Apple is one of the most high-profile victims recently, who are relying on Chinese imports of iPhones and iPads to grow their bottom line. Stagnating sales have led to surprise share price falls recently not just for Apple for a range of other luxury-goods producers making inroads into the competitive Chinese market.

However it’s important to remember that we live in a global economy, with factors in one country having knock-on effects in many others. And the bigger the economy, the bigger the impacts. Which means that changes in the Chinese economy are being felt on a global scale.

Perhaps most interestingly it has recently become apparent that the shrinking Chinese economy is having a significant impact on expats in Australia; but how, and why?

You might not know it, but a major part of the Australian economy is mining for raw materials such as zinc, copper and coal. All these deposits occur in Australia’s rich soil in impressive volumes and have long been mined by an extensive population of local and expat workers.

Given the introduction to this article it should come as no surprise that Australia’s single largest customer for these minerals is China. Indeed, an estimated 54% of Australia’s entire mining output is now shipped to China – the largest single importer of such commodities in the world.

There are two problems affecting Australian mining firms; besides the falling demand for such raw materials, the economy is also being affected by the consequent falling prices of such commodities.
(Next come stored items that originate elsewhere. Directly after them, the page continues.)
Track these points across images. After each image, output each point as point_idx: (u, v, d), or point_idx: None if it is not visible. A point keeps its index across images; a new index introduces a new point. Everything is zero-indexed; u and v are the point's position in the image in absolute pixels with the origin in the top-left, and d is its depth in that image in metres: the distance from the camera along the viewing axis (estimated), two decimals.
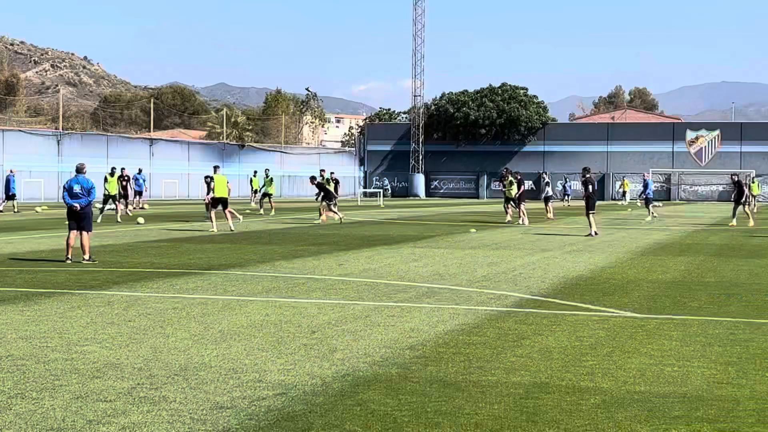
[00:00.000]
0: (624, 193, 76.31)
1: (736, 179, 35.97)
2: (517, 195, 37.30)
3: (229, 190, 31.02)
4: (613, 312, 12.65)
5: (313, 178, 37.17)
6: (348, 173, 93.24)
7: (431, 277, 16.89)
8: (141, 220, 30.43)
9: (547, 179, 44.74)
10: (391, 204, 64.91)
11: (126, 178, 41.46)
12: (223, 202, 30.35)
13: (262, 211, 44.55)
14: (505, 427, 6.78)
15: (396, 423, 6.85)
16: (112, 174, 37.94)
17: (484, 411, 7.22)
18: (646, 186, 43.72)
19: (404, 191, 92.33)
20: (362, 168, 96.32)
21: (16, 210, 45.40)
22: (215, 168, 31.70)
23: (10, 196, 46.50)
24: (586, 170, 30.80)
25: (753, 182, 62.38)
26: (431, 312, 12.45)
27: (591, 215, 29.27)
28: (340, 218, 36.35)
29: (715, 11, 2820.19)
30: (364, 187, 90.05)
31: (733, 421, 7.01)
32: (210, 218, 30.60)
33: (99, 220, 34.53)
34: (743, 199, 35.47)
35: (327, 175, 40.53)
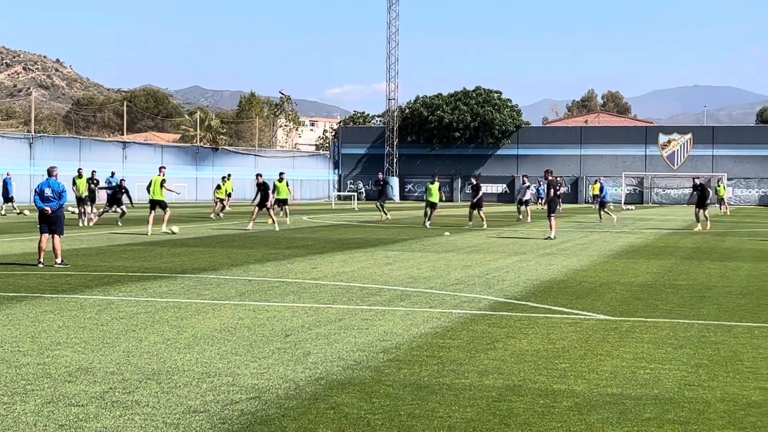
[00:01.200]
0: (595, 197, 76.48)
1: (698, 183, 36.25)
2: (474, 200, 36.87)
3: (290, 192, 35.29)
4: (586, 315, 12.72)
5: (258, 176, 35.80)
6: (322, 176, 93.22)
7: (405, 280, 16.91)
8: (175, 229, 29.66)
9: (527, 183, 44.89)
10: (365, 207, 64.87)
11: (95, 181, 41.25)
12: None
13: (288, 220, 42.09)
14: (478, 430, 6.80)
15: (369, 426, 6.86)
16: (80, 176, 37.70)
17: (457, 414, 7.24)
18: (601, 189, 44.51)
19: (378, 194, 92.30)
20: (336, 171, 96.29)
21: (18, 212, 46.00)
22: (281, 174, 38.98)
23: (8, 199, 46.87)
24: (548, 173, 31.03)
25: (719, 185, 62.91)
26: (405, 315, 12.46)
27: (552, 218, 29.39)
28: (275, 224, 34.24)
29: (688, 16, 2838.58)
30: (339, 191, 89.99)
31: (704, 423, 7.06)
32: (271, 217, 35.00)
33: (91, 224, 34.47)
34: (705, 203, 35.74)
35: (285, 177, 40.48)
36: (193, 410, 7.27)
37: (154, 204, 31.26)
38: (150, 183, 31.93)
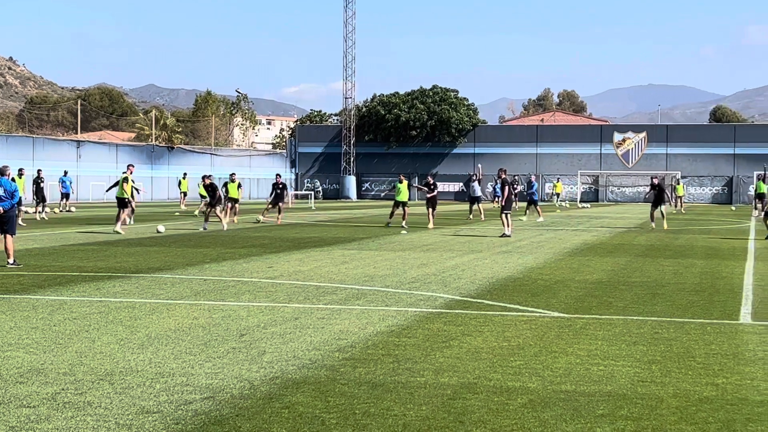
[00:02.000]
0: (557, 195, 76.96)
1: (656, 182, 36.43)
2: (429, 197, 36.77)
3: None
4: (541, 312, 12.78)
5: (205, 177, 35.72)
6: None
7: (361, 278, 16.90)
8: (119, 229, 29.62)
9: (475, 179, 44.98)
10: (322, 206, 64.81)
11: (42, 179, 40.90)
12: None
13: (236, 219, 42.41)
14: (432, 427, 6.81)
15: (324, 425, 6.84)
16: (20, 175, 37.23)
17: (412, 412, 7.25)
18: (530, 186, 44.53)
19: (335, 193, 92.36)
20: (293, 170, 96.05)
21: (67, 209, 47.74)
22: (232, 175, 38.38)
23: (64, 195, 48.57)
24: (501, 171, 31.22)
25: (678, 184, 63.57)
26: (361, 314, 12.46)
27: (505, 215, 29.57)
28: (222, 222, 33.83)
29: (643, 15, 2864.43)
30: (296, 189, 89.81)
31: (657, 419, 7.12)
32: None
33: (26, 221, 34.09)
34: (662, 202, 35.95)
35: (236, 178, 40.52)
36: (146, 411, 7.21)
37: (121, 202, 31.31)
38: (117, 181, 32.06)
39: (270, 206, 38.96)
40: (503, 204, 29.87)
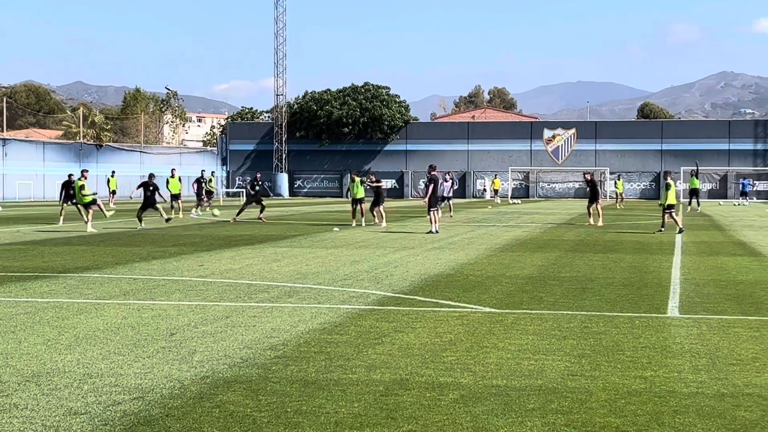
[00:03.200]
0: (495, 191, 77.16)
1: (590, 178, 36.68)
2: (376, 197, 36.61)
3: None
4: (473, 308, 12.85)
5: (151, 176, 35.16)
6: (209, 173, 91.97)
7: (293, 276, 16.83)
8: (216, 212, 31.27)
9: (448, 179, 44.52)
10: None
11: None
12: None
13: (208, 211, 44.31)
14: (364, 424, 6.80)
15: (255, 424, 6.79)
16: None
17: (344, 409, 7.23)
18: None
19: (267, 191, 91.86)
20: (225, 167, 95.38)
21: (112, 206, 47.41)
22: (173, 170, 37.77)
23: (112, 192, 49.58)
24: (431, 168, 31.24)
25: (619, 179, 64.51)
26: (293, 311, 12.40)
27: (432, 212, 29.70)
28: (163, 216, 34.05)
29: (571, 12, 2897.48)
30: (227, 187, 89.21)
31: (586, 413, 7.19)
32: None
33: None
34: (597, 198, 36.24)
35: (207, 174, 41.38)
36: (73, 412, 7.09)
37: (86, 205, 31.07)
38: (72, 187, 32.03)
39: (247, 207, 38.65)
40: (429, 201, 29.90)
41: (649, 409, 7.31)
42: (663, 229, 30.50)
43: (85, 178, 32.17)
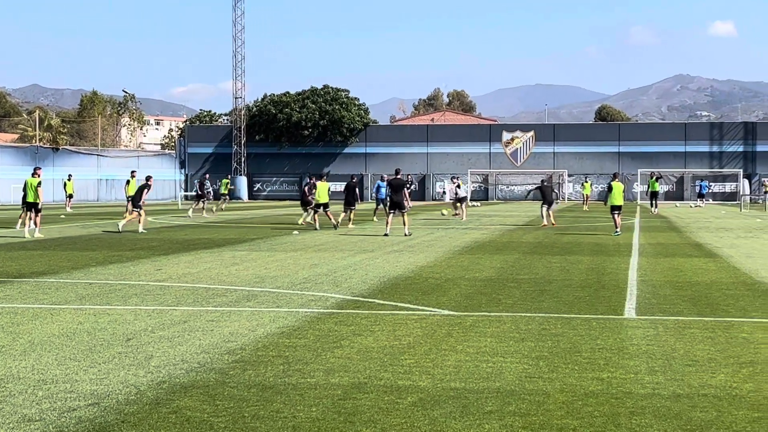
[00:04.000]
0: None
1: (542, 180, 37.16)
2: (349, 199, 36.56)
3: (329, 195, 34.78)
4: (432, 311, 12.86)
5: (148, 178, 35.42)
6: (168, 176, 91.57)
7: (252, 280, 16.76)
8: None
9: (458, 182, 45.20)
10: (212, 207, 64.04)
11: None
12: (325, 205, 34.01)
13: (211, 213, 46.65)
14: (322, 429, 6.78)
15: (212, 429, 6.75)
16: None
17: (302, 414, 7.20)
18: (377, 188, 44.80)
19: (214, 193, 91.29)
20: (183, 171, 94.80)
21: (213, 209, 50.50)
22: (321, 176, 36.20)
23: (200, 195, 49.08)
24: (396, 171, 31.66)
25: (586, 182, 65.06)
26: (251, 315, 12.34)
27: (391, 215, 29.85)
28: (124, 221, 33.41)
29: (530, 15, 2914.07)
30: (186, 190, 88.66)
31: (544, 415, 7.22)
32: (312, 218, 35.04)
33: None
34: (549, 200, 36.53)
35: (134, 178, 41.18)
36: (28, 419, 7.00)
37: (30, 206, 30.02)
38: (25, 185, 30.69)
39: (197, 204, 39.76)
40: (389, 204, 30.28)
41: (605, 411, 7.35)
42: (618, 230, 30.76)
43: (39, 176, 31.05)
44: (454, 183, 46.29)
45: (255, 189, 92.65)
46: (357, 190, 37.10)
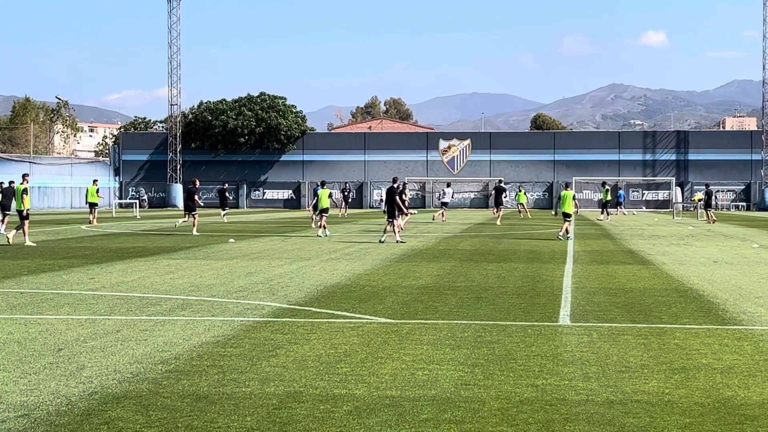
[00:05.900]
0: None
1: (496, 185, 38.73)
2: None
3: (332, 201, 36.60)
4: (368, 318, 12.84)
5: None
6: (102, 184, 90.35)
7: (187, 288, 16.60)
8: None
9: (445, 190, 49.17)
10: (147, 215, 63.47)
11: None
12: (324, 211, 35.01)
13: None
14: None
15: None
16: None
17: (236, 423, 7.13)
18: (314, 194, 44.98)
19: (162, 202, 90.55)
20: (117, 178, 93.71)
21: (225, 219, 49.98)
22: (322, 183, 38.08)
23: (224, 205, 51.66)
24: (394, 180, 33.19)
25: (520, 191, 65.77)
26: (186, 324, 12.22)
27: (388, 224, 31.78)
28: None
29: (467, 23, 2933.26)
30: (120, 198, 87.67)
31: (479, 422, 7.24)
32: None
33: None
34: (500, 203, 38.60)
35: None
36: None
37: (20, 213, 29.44)
38: (13, 192, 30.04)
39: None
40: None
41: (540, 417, 7.39)
42: (570, 236, 31.66)
43: (27, 182, 30.14)
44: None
45: None
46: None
This means both selling less, and doing so at cheaper prices in the recent past.

Over the past few months commentators point out that the giant mining companies have sought to offset this falling income by ramping up production. Sadly, as might be expected in a world of supply-and-demand, this has further impacted the situation, creating a “perfect storm”.

Now it seems that a critical threshold has been reached, with many expat workers from the mining industry finding themselves increasingly struggling to hold on to gainful employment.

Mining is a famously volatile industry, with many staff hired only on temporary contracts for specific tasks, so as these contracts are coming to an end an increasing number of workers are finding their contracts not being renewed. And with no employment opportunities in sight, ever more expats are finding it necessary to leave behind the Australian dream and head home.